Work item: All entries below are to be set down again, identical to the source.

= = = = = = =

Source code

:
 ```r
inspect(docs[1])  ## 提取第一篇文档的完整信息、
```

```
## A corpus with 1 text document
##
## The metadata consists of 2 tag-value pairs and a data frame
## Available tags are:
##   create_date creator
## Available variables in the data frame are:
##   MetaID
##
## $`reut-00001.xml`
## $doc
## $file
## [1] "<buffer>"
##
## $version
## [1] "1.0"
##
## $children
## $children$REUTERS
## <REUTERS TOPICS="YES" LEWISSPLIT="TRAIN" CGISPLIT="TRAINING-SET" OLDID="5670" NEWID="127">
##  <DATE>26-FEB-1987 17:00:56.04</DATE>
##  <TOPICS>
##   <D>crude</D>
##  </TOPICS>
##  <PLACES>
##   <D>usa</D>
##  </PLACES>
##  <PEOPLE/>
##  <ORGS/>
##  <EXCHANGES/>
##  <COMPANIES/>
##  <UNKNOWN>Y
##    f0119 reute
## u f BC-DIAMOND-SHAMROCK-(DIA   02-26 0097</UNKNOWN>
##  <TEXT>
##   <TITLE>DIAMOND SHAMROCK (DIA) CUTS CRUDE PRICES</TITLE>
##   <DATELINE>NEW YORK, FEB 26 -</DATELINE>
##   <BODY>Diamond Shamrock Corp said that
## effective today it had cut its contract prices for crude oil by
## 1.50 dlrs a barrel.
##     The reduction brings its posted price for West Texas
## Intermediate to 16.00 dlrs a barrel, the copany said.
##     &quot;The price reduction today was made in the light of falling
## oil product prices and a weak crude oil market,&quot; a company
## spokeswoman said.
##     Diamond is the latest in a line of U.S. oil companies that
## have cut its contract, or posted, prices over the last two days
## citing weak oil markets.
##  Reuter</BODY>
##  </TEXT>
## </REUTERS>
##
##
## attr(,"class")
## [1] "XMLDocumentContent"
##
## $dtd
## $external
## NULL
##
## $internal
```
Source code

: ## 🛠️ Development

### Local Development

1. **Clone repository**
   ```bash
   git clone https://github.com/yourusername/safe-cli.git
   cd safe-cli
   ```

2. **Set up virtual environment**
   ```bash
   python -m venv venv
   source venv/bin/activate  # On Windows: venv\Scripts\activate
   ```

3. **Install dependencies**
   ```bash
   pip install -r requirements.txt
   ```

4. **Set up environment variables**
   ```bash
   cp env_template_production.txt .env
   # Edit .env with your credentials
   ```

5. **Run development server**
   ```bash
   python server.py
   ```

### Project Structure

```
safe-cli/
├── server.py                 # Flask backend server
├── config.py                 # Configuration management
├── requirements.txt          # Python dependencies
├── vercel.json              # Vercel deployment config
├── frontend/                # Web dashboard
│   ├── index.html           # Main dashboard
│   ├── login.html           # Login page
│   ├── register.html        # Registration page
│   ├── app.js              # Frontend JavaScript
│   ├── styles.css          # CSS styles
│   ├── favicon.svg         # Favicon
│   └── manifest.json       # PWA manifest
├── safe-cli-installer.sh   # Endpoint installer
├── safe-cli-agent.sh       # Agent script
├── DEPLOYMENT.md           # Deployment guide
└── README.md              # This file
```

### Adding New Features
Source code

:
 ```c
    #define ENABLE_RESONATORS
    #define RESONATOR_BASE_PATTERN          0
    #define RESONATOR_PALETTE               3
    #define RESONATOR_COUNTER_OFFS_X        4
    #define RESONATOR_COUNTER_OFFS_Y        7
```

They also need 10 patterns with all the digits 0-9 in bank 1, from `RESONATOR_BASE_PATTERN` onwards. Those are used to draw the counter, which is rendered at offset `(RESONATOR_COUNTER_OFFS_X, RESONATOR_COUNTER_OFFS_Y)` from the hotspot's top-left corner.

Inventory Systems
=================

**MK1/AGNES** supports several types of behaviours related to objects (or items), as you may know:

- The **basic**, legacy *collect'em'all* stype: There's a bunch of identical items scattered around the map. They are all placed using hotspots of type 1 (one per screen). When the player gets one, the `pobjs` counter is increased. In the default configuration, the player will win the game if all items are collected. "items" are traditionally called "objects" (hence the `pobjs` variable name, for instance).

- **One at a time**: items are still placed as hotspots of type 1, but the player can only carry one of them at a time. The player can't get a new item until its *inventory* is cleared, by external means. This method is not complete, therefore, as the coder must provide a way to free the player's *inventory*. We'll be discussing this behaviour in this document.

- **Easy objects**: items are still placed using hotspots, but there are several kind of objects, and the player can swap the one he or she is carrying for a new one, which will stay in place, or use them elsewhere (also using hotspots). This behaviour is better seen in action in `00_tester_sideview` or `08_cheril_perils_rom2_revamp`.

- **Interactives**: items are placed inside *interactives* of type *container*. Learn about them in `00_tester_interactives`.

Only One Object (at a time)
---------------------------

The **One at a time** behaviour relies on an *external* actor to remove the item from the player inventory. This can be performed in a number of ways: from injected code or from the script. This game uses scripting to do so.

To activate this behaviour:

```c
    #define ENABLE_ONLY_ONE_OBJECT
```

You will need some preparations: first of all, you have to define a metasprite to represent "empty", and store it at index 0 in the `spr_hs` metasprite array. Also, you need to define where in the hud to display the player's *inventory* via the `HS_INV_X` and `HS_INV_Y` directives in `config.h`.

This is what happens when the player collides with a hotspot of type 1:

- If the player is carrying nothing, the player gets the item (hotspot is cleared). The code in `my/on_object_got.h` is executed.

= = = = = = =

Result for this task:
Source code

:
 ```r
inspect(docs[1])  ## 提取第一篇文档的完整信息、
```

```
## A corpus with 1 text document
##
## The metadata consists of 2 tag-value pairs and a data frame
## Available tags are:
##   create_date creator
## Available variables in the data frame are:
##   MetaID
##
## $`reut-00001.xml`
## $doc
## $file
## [1] "<buffer>"
##
## $version
## [1] "1.0"
##
## $children
## $children$REUTERS
## <REUTERS TOPICS="YES" LEWISSPLIT="TRAIN" CGISPLIT="TRAINING-SET" OLDID="5670" NEWID="127">
##  <DATE>26-FEB-1987 17:00:56.04</DATE>
##  <TOPICS>
##   <D>crude</D>
##  </TOPICS>
##  <PLACES>
##   <D>usa</D>
##  </PLACES>
##  <PEOPLE/>
##  <ORGS/>
##  <EXCHANGES/>
##  <COMPANIES/>
##  <UNKNOWN>Y
##    f0119 reute
## u f BC-DIAMOND-SHAMROCK-(DIA   02-26 0097</UNKNOWN>
##  <TEXT>
##   <TITLE>DIAMOND SHAMROCK (DIA) CUTS CRUDE PRICES</TITLE>
##   <DATELINE>NEW YORK, FEB 26 -</DATELINE>
##   <BODY>Diamond Shamrock Corp said that
## effective today it had cut its contract prices for crude oil by
## 1.50 dlrs a barrel.
##     The reduction brings its posted price for West Texas
## Intermediate to 16.00 dlrs a barrel, the copany said.
##     &quot;The price reduction today was made in the light of falling
## oil product prices and a weak crude oil market,&quot; a company
## spokeswoman said.
##     Diamond is the latest in a line of U.S. oil companies that
## have cut its contract, or posted, prices over the last two days
## citing weak oil markets.
##  Reuter</BODY>
##  </TEXT>
## </REUTERS>
##
##
## attr(,"class")
## [1] "XMLDocumentContent"
##
## $dtd
## $external
## NULL
##
## $internal
```
Source code

: ## 🛠️ Development

### Local Development

1. **Clone repository**
   ```bash
   git clone https://github.com/yourusername/safe-cli.git
   cd safe-cli
   ```

2. **Set up virtual environment**
   ```bash
   python -m venv venv
   source venv/bin/activate  # On Windows: venv\Scripts\activate
   ```

3. **Install dependencies**
   ```bash
   pip install -r requirements.txt
   ```

4. **Set up environment variables**
   ```bash
   cp env_template_production.txt .env
   # Edit .env with your credentials
   ```

5. **Run development server**
   ```bash
   python server.py
   ```

### Project Structure

```
safe-cli/
├── server.py                 # Flask backend server
├── config.py                 # Configuration management
├── requirements.txt          # Python dependencies
├── vercel.json              # Vercel deployment config
├── frontend/                # Web dashboard
│   ├── index.html           # Main dashboard
│   ├── login.html           # Login page
│   ├── register.html        # Registration page
│   ├── app.js              # Frontend JavaScript
│   ├── styles.css          # CSS styles
│   ├── favicon.svg         # Favicon
│   └── manifest.json       # PWA manifest
├── safe-cli-installer.sh   # Endpoint installer
├── safe-cli-agent.sh       # Agent script
├── DEPLOYMENT.md           # Deployment guide
└── README.md              # This file
```

### Adding New Features
Source code

:
 ```c
    #define ENABLE_RESONATORS
    #define RESONATOR_BASE_PATTERN          0
    #define RESONATOR_PALETTE               3
    #define RESONATOR_COUNTER_OFFS_X        4
    #define RESONATOR_COUNTER_OFFS_Y        7
```

They also need 10 patterns with all the digits 0-9 in bank 1, from `RESONATOR_BASE_PATTERN` onwards. Those are used to draw the counter, which is rendered at offset `(RESONATOR_COUNTER_OFFS_X, RESONATOR_COUNTER_OFFS_Y)` from the hotspot's top-left corner.

Inventory Systems
=================

**MK1/AGNES** supports several types of behaviours related to objects (or items), as you may know:

- The **basic**, legacy *collect'em'all* stype: There's a bunch of identical items scattered around the map. They are all placed using hotspots of type 1 (one per screen). When the player gets one, the `pobjs` counter is increased. In the default configuration, the player will win the game if all items are collected. "items" are traditionally called "objects" (hence the `pobjs` variable name, for instance).

- **One at a time**: items are still placed as hotspots of type 1, but the player can only carry one of them at a time. The player can't get a new item until its *inventory* is cleared, by external means. This method is not complete, therefore, as the coder must provide a way to free the player's *inventory*. We'll be discussing this behaviour in this document.

- **Easy objects**: items are still placed using hotspots, but there are several kind of objects, and the player can swap the one he or she is carrying for a new one, which will stay in place, or use them elsewhere (also using hotspots). This behaviour is better seen in action in `00_tester_sideview` or `08_cheril_perils_rom2_revamp`.

- **Interactives**: items are placed inside *interactives* of type *container*. Learn about them in `00_tester_interactives`.

Only One Object (at a time)
---------------------------

The **One at a time** behaviour relies on an *external* actor to remove the item from the player inventory. This can be performed in a number of ways: from injected code or from the script. This game uses scripting to do so.

To activate this behaviour:

```c
    #define ENABLE_ONLY_ONE_OBJECT
```

You will need some preparations: first of all, you have to define a metasprite to represent "empty", and store it at index 0 in the `spr_hs` metasprite array. Also, you need to define where in the hud to display the player's *inventory* via the `HS_INV_X` and `HS_INV_Y` directives in `config.h`.

This is what happens when the player collides with a hotspot of type 1:

- If the player is carrying nothing, the player gets the item (hotspot is cleared). The code in `my/on_object_got.h` is executed.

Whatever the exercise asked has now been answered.